Hundreds of thousands of pilings driven 60 feet into the ground supported the blast furnaces. Dredging crews dramatically reshaped the river and its tributaries. Rail lines extended to the site like creeping vines. According to the Michigan State University Library, production began at the site on January 4, 1918, but according to Cabadas, the blast furnaces were still under construction in mid-January when Ford agreed to build 100 antisubmarine boats for the Navy.
While World War I ended before Ford could complete the contract, the Rouge plant still turned out 60 of the boats, making them the first vehicles built at River Rouge. Ford followed in 1919 with Fordson tractors and Model T parts that would be sent to Highland Park for final assembly.
Not until 1927, with the introduction of the Model A, did a Ford automobile roll off an assembly line at the Rouge complex. Even then, and even with thousands of tons of coal, iron ore, limestone, and other raw materials flowing into the complex, Ford didn’t fully realize his goal of complete self-sufficiency.

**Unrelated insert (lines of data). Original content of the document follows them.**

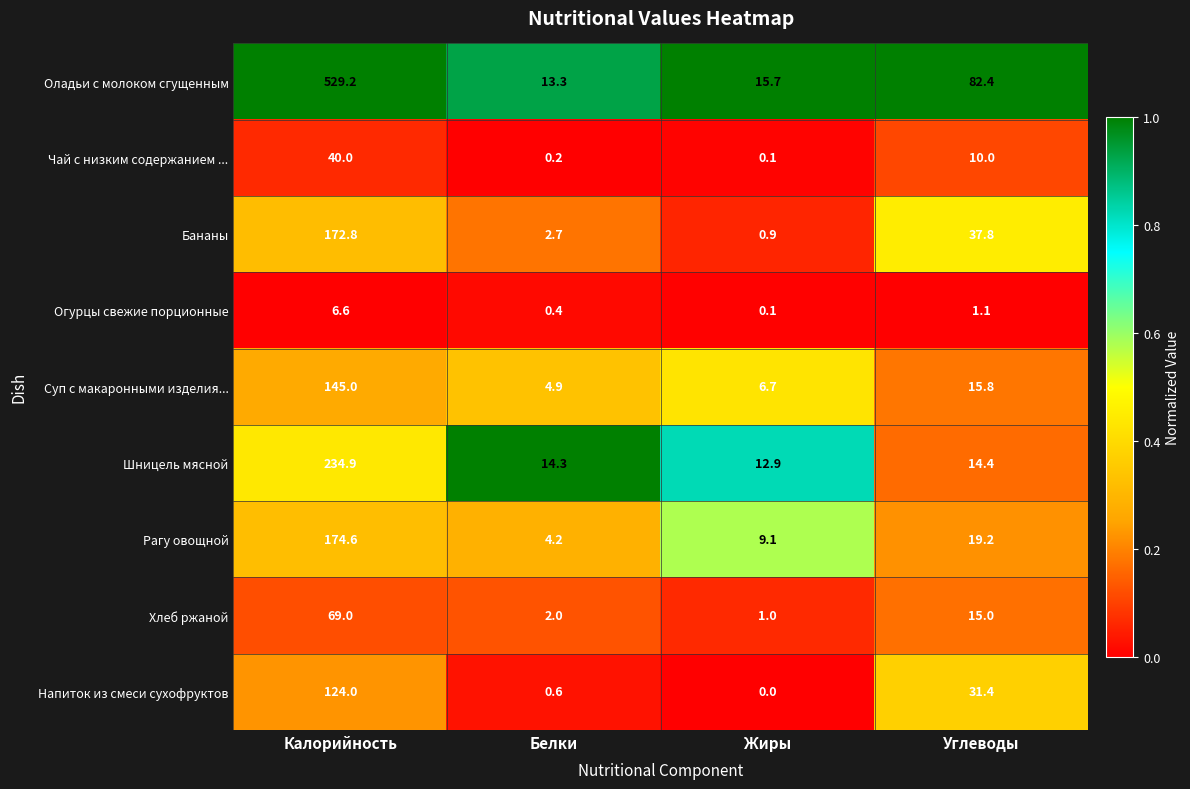

What is the sum of the Хлеб ржаной values at Углеводы and Жиры?

16.0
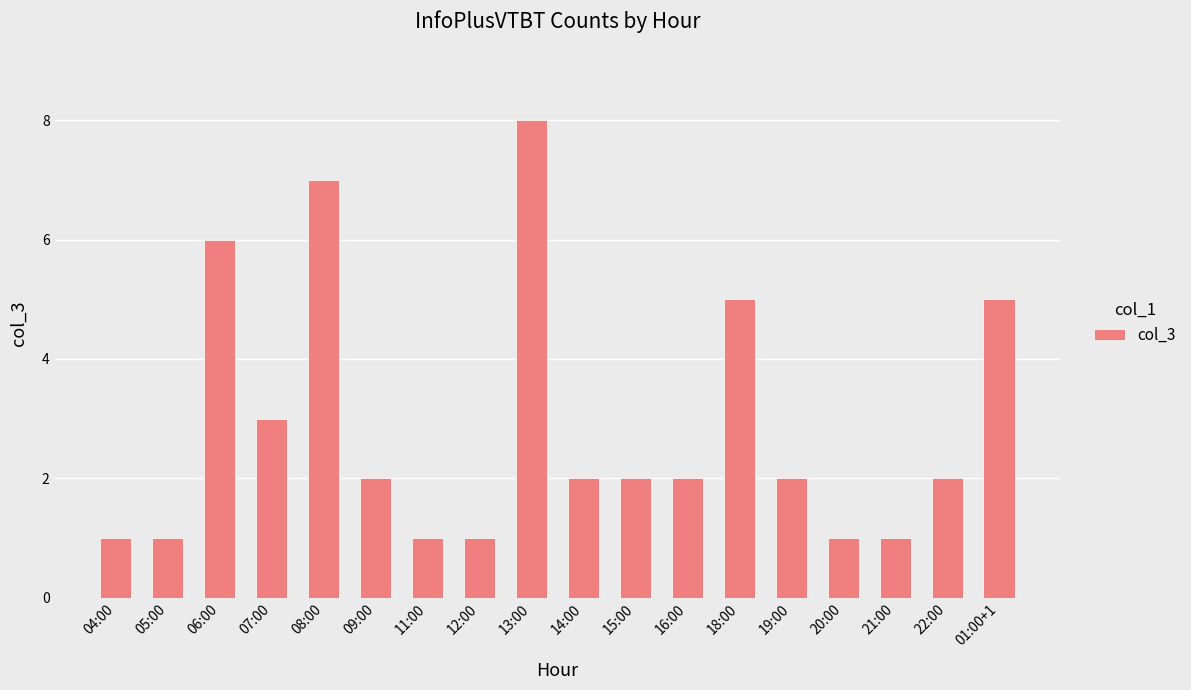

Which category has the highest value across all series?

13:00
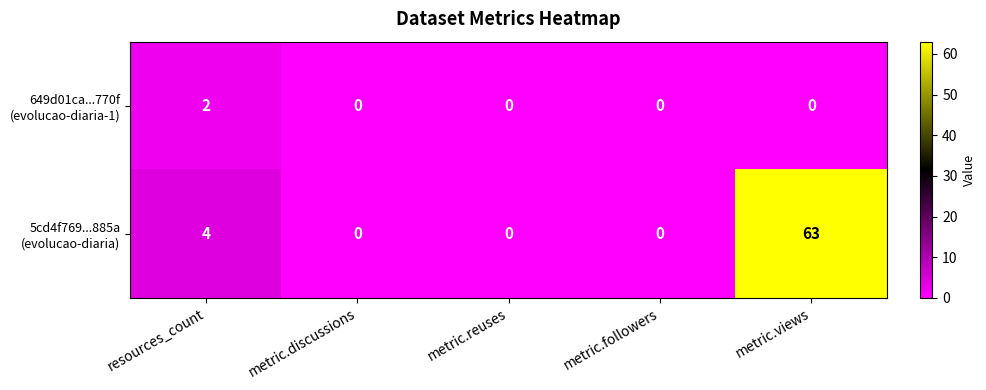

How many categories are shown in the chart?

5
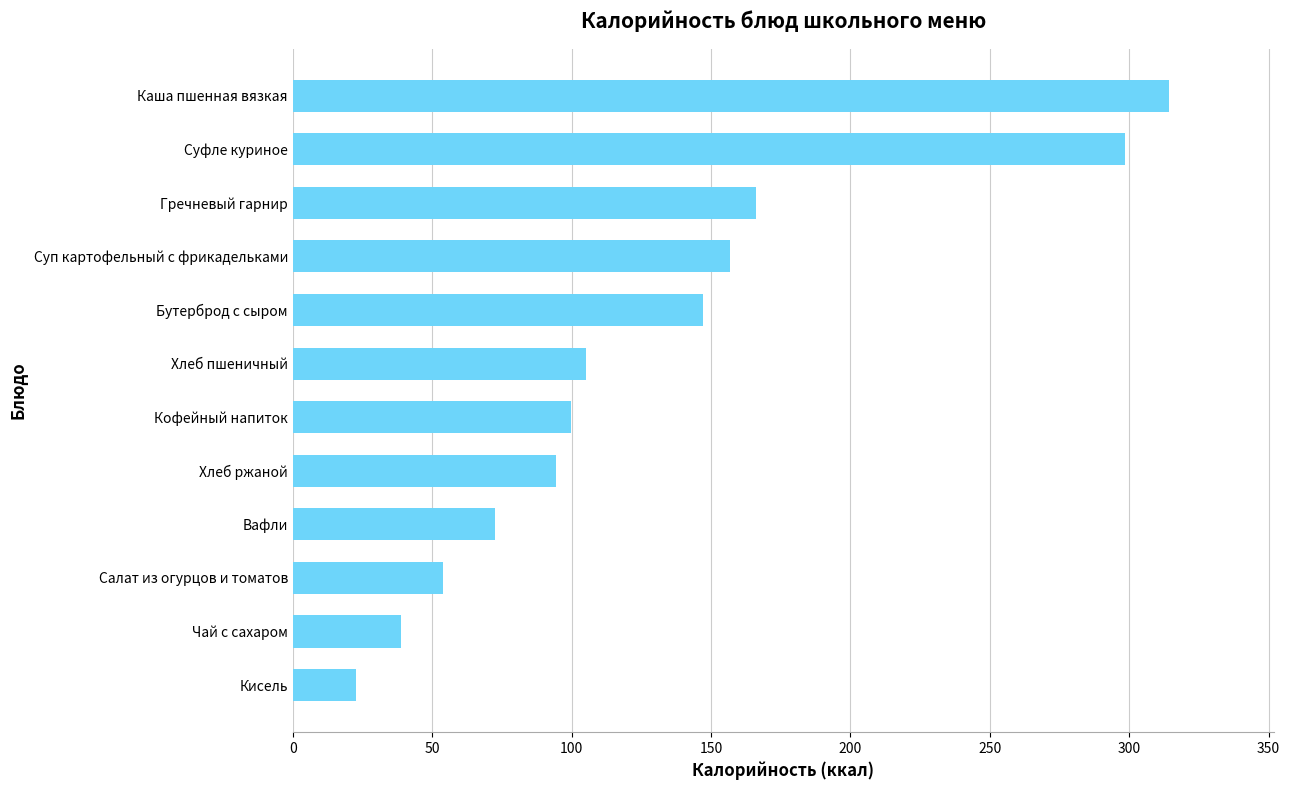

What is the minimum value shown in the chart?

22.5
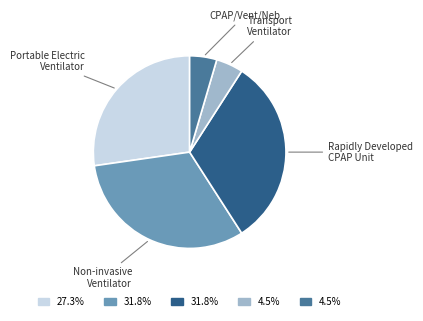

How many slices are in this pie chart?

5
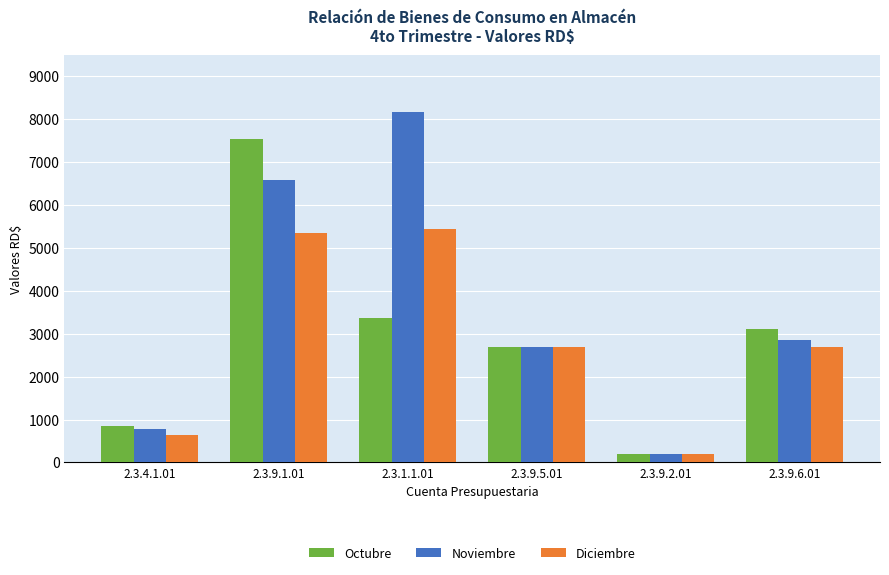

At how many categories does at least one series exceed 8136?

1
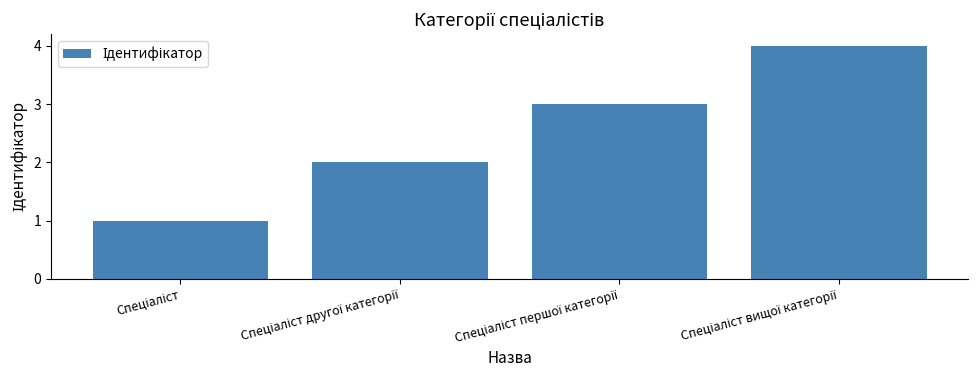

What is the difference between the maximum and minimum values?

3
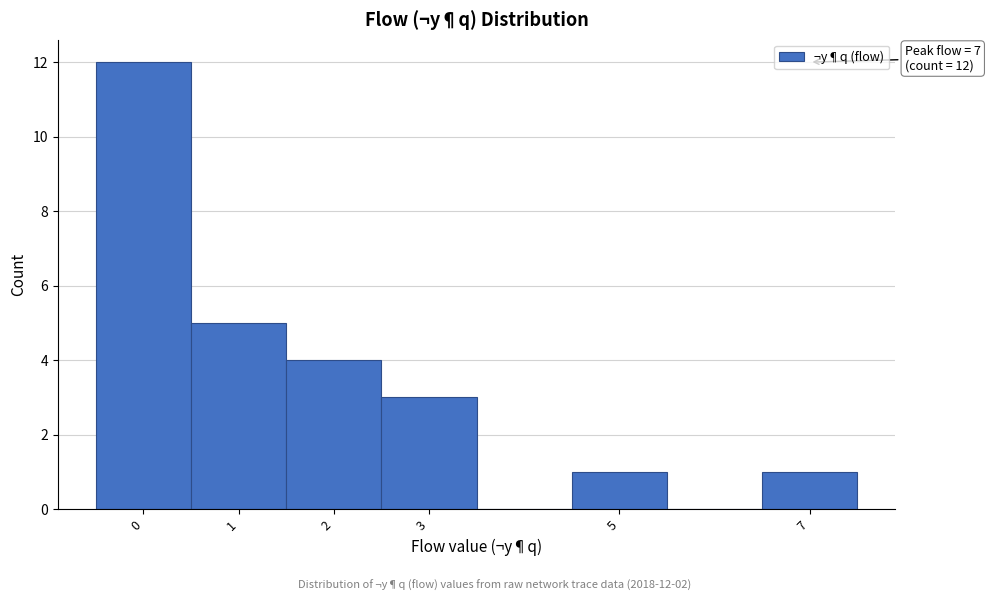

Which range on the x-axis has the tallest bar?

-0.5 to 0.5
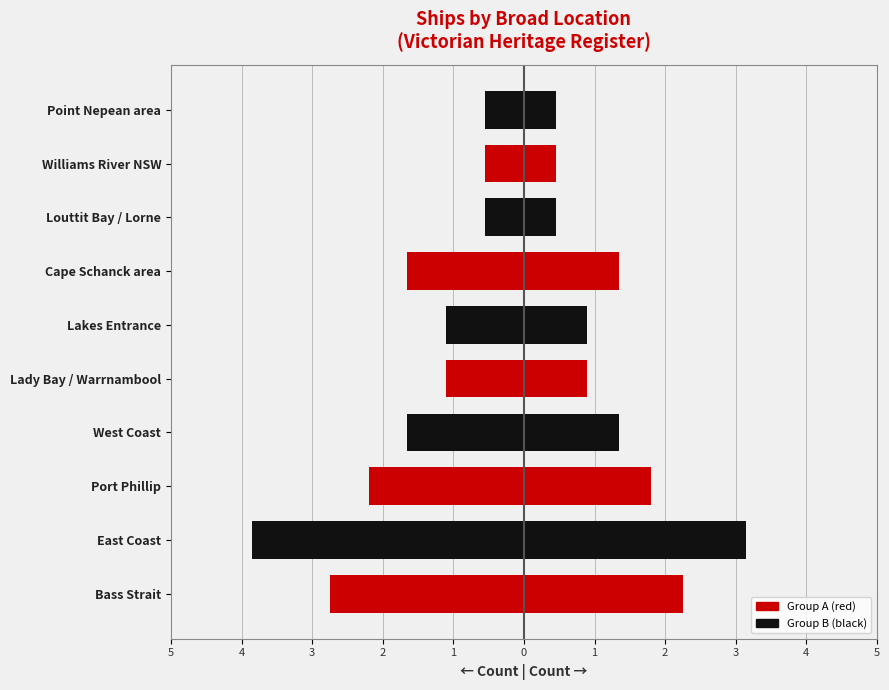

The value of Right side at Bass Strait is 2.2. True or false?

True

Still, the complex became a showcase for industrial might. The complex not only cast its own iron and pressed its own steel for car parts, it also generated all its own power, made its own cement, repaired all its own locomotives and train cars, and hosted a hospital and trade school. As Cabadas pointed out, Kiichiro Toyoda, founder of Toyota, visited the plant to learn more about large-scale manufacturing, as did his nephew Eiji. The plant has hosted presidents, celebrities, and celebrations of many milestone vehicles, among them the 20-millionth, 50-millionth, and 300-millionth cars to roll off Ford assembly lines. And perhaps more important, Ford offered free public tours through the complex before spinning off the steelmaking operations in the 1980s.
At its peak, the complex of factories and assembly plants covered more than 1,200 acres. It also employed upwards of 100,000 people, which made it a large target for unionization efforts. In turn, the Rouge complex became the site of some of the more well-publicized clashes between unionists and anti-unionists, including the Hunger March of 1932 and the infamous 1937 Battle of the Overpass.
Starting in the 1950s, Ford began moving select operations away from the Rouge complex, driven by a realization that vertical integration had failed, according to Cabadas. The assembly plant at the complex–which had been responsible for the first Thunderbirds and multiple generations of Mustangs–lasted until 2004, when demolition began to make way for a new truck assembly plant. By then, Ford had begun a $2 billion package of renovations aimed at modernizing the complex.
Today, tours of the complex–which was added to the National Register of Historic Places in June 1978–are once again available through The Henry Ford.